After the death of King James I in 1625, Herbert abandoned his hope of a position at court or in parliament, and turned to the Church. He was ordained deacon in 1626 and made prebendary of Leighton Bromswold, which lies some four miles south of Little Gidding. Although the prebend was a source of income, it involved no particular responsibility for Leighton Bromswold. When, however, he discovered that the church there was in a state of considerable disrepair, Herbert set about raising funds from his wealthy friends for a complete restoration of the building.

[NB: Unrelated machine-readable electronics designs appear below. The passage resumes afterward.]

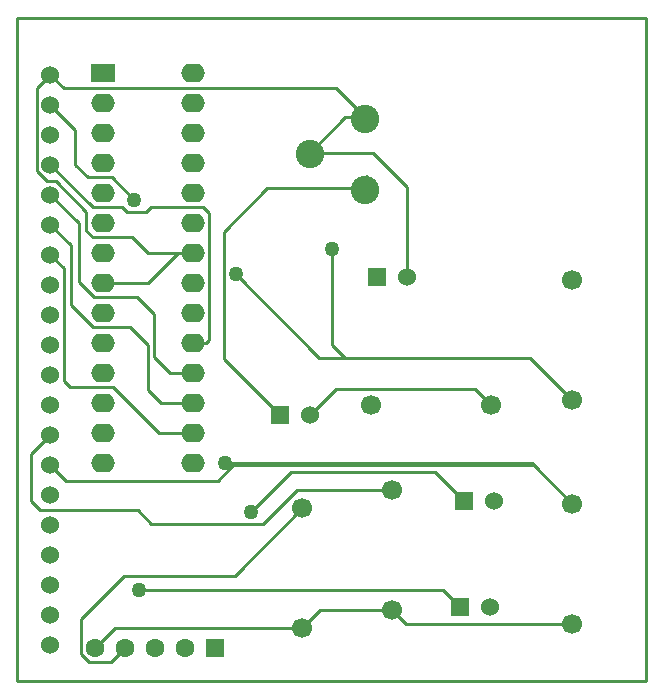
<source format=gbl>
G04 Layer_Physical_Order=2*
G04 Layer_Color=11436288*
%FSLAX25Y25*%
%MOIN*%
G70*
G01*
G75*
%ADD16C,0.01000*%
%ADD18C,0.09500*%
%ADD19O,0.07874X0.06299*%
%ADD20R,0.07874X0.06299*%
%ADD21C,0.06693*%
%ADD22R,0.06000X0.06000*%
%ADD23C,0.06000*%
%ADD24R,0.06299X0.06299*%
%ADD25C,0.06299*%
%ADD26C,0.05000*%
D16*
X206311Y297500D02*
X215500Y288311D01*
X115500Y297500D02*
X206311D01*
X215500Y288311D02*
X216500D01*
X216000Y287811D02*
X216500Y288311D01*
X209307Y287811D02*
X216000D01*
X197496Y276000D02*
X209307Y287811D01*
X197496Y276000D02*
X218500D01*
X230000Y264500D01*
Y234500D02*
Y264500D01*
X212500Y264189D02*
X216500Y268189D01*
X183389Y264189D02*
X212500D01*
X168800Y249600D02*
X183389Y264189D01*
X229500Y119000D02*
X285000D01*
X225000Y123500D02*
X229500Y119000D01*
X132500Y117500D02*
X195000D01*
X126000Y111000D02*
X132500Y117500D01*
X148000Y192500D02*
X158500D01*
X143500Y197000D02*
X148000Y192500D01*
X143500Y197000D02*
Y212000D01*
X137700Y217800D02*
X143500Y212000D01*
X125200Y217800D02*
X137700D01*
X117800Y225200D02*
X125200Y217800D01*
X117800Y225200D02*
Y245200D01*
X111000Y252000D02*
X117800Y245200D01*
X111000Y302000D02*
X115500Y297500D01*
X241800Y130200D02*
X247500Y124500D01*
X140500Y130200D02*
X241800D01*
X111000Y172000D02*
X116400Y166600D01*
X166741D01*
X172029Y171888D02*
X272112D01*
X285000Y159000D01*
X151000Y202500D02*
X158500D01*
X145500Y208000D02*
X151000Y202500D01*
X145500Y208000D02*
Y222300D01*
X140000Y227800D02*
X145500Y222300D01*
X125700Y227800D02*
X140000D01*
X120531Y232969D02*
X125700Y227800D01*
X120531Y232969D02*
Y252469D01*
X111000Y262000D02*
X120531Y252469D01*
X169300Y172500D02*
X271500D01*
X131500Y267800D02*
X139000Y260300D01*
X123500Y267800D02*
X131500D01*
X119300Y272000D02*
X123500Y267800D01*
X119300Y272000D02*
Y283700D01*
X111000Y292000D02*
X119300Y283700D01*
X111000Y272000D02*
X125200Y257800D01*
X134981D01*
X136569Y256212D01*
X142981D01*
X144569Y257800D01*
X162000D01*
X164000Y255800D01*
Y213500D02*
Y255800D01*
X163000Y212500D02*
X164000Y213500D01*
X158500Y212500D02*
X163000D01*
X195000Y117500D02*
X201000Y123500D01*
X225000D01*
X111000Y242000D02*
X115500Y237500D01*
Y200000D02*
Y237500D01*
Y200000D02*
X117700Y197800D01*
X132000D01*
X147300Y182500D01*
X158500D01*
X252700Y197300D02*
X258000Y192000D01*
X206300Y197300D02*
X252700D01*
X197500Y188500D02*
X206300Y197300D01*
X128500Y232500D02*
X143500D01*
X153500Y242500D01*
X158500D01*
X106500Y297500D02*
X111000Y302000D01*
X106500Y270000D02*
Y297500D01*
Y270000D02*
X110000Y266500D01*
X113000D01*
X123063Y256437D01*
Y250000D02*
Y256437D01*
Y250000D02*
X125263Y247800D01*
X138200D01*
X143500Y242500D01*
X153500D01*
X239400Y169600D02*
X249000Y160000D01*
X191200Y169600D02*
X239400D01*
X178000Y156400D02*
X191200Y169600D01*
X172800Y235500D02*
X200600Y207700D01*
X270800D02*
X285000Y193500D01*
X209200Y207700D02*
X270800D01*
X204900Y212000D02*
X209200Y207700D01*
X204900Y212000D02*
Y243800D01*
X172584Y135084D02*
X195000Y157500D01*
X135721Y135084D02*
X172584D01*
X121300Y120663D02*
X135721Y135084D01*
X121300Y109000D02*
Y120663D01*
Y109000D02*
X124000Y106300D01*
X131300D01*
X136000Y111000D01*
X193129Y163500D02*
X225000D01*
X182029Y152400D02*
X193129Y163500D01*
X144700Y152400D02*
X182029D01*
X140100Y157000D02*
X144700Y152400D01*
X107500Y157000D02*
X140100D01*
X104500Y160000D02*
X107500Y157000D01*
X104500Y160000D02*
Y175500D01*
X111000Y182000D01*
X168800Y207200D02*
Y249600D01*
Y207200D02*
X187500Y188500D01*
X200600Y207700D02*
X209200D01*
X166741Y166600D02*
X172029Y171888D01*
X271500Y172500D02*
X272112Y171888D01*
X100000Y100000D02*
Y321000D01*
Y100000D02*
X309500D01*
Y321000D01*
X100000D02*
X309500D01*
D18*
X216000Y263689D02*
D03*
Y287311D02*
D03*
X197496Y275500D02*
D03*
D19*
X158500Y172500D02*
D03*
Y182500D02*
D03*
Y192500D02*
D03*
Y202500D02*
D03*
Y212500D02*
D03*
Y222500D02*
D03*
Y232500D02*
D03*
Y242500D02*
D03*
Y252500D02*
D03*
Y262500D02*
D03*
Y272500D02*
D03*
Y282500D02*
D03*
Y292500D02*
D03*
Y302500D02*
D03*
X128500Y172500D02*
D03*
Y182500D02*
D03*
Y192500D02*
D03*
Y202500D02*
D03*
Y212500D02*
D03*
Y222500D02*
D03*
Y232500D02*
D03*
Y242500D02*
D03*
Y252500D02*
D03*
Y262500D02*
D03*
Y272500D02*
D03*
Y282500D02*
D03*
Y292500D02*
D03*
D20*
Y302500D02*
D03*
D21*
X195000Y117500D02*
D03*
Y157500D02*
D03*
X285000Y193500D02*
D03*
Y233500D02*
D03*
X258000Y192000D02*
D03*
X218000D02*
D03*
X225000Y123500D02*
D03*
Y163500D02*
D03*
X285000Y119000D02*
D03*
Y159000D02*
D03*
D22*
X247500Y124500D02*
D03*
X249000Y160000D02*
D03*
X220000Y234500D02*
D03*
X187500Y188500D02*
D03*
D23*
X257500Y124500D02*
D03*
X259000Y160000D02*
D03*
X111000Y112000D02*
D03*
Y122000D02*
D03*
Y132000D02*
D03*
Y142000D02*
D03*
Y152000D02*
D03*
Y162000D02*
D03*
Y172000D02*
D03*
Y182000D02*
D03*
Y192000D02*
D03*
Y202000D02*
D03*
Y212000D02*
D03*
Y222000D02*
D03*
Y232000D02*
D03*
Y242000D02*
D03*
Y252000D02*
D03*
Y262000D02*
D03*
Y272000D02*
D03*
Y282000D02*
D03*
Y292000D02*
D03*
Y302000D02*
D03*
X230000Y234500D02*
D03*
X197500Y188500D02*
D03*
D24*
X166000Y111000D02*
D03*
D25*
X156000D02*
D03*
X146000D02*
D03*
X136000D02*
D03*
X126000D02*
D03*
D26*
X140500Y130200D02*
D03*
X169300Y172500D02*
D03*
X139000Y260300D02*
D03*
X178000Y156400D02*
D03*
X172800Y235500D02*
D03*
X204900Y243800D02*
D03*
M02*

</source>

Herbert was ordained priest in 1629 and his relative, the Earl of Pembroke, suggested to King Charles I that he present him to the living of Bemerton, just outside Salisbury. Never a strong figure physically, Herbert died only a few years later, on 1 March 1633. On his deathbed he dispatched the manuscripts of a great body of his English poetry to Little Gidding, telling Nicholas to publish the poems if he thought they might “turn to the advantage of any dejected poor soul”, but otherwise to burn them. Ferrar immediately arranged for the printing and publication of the poems at Cambridge, and they have been in print ever since.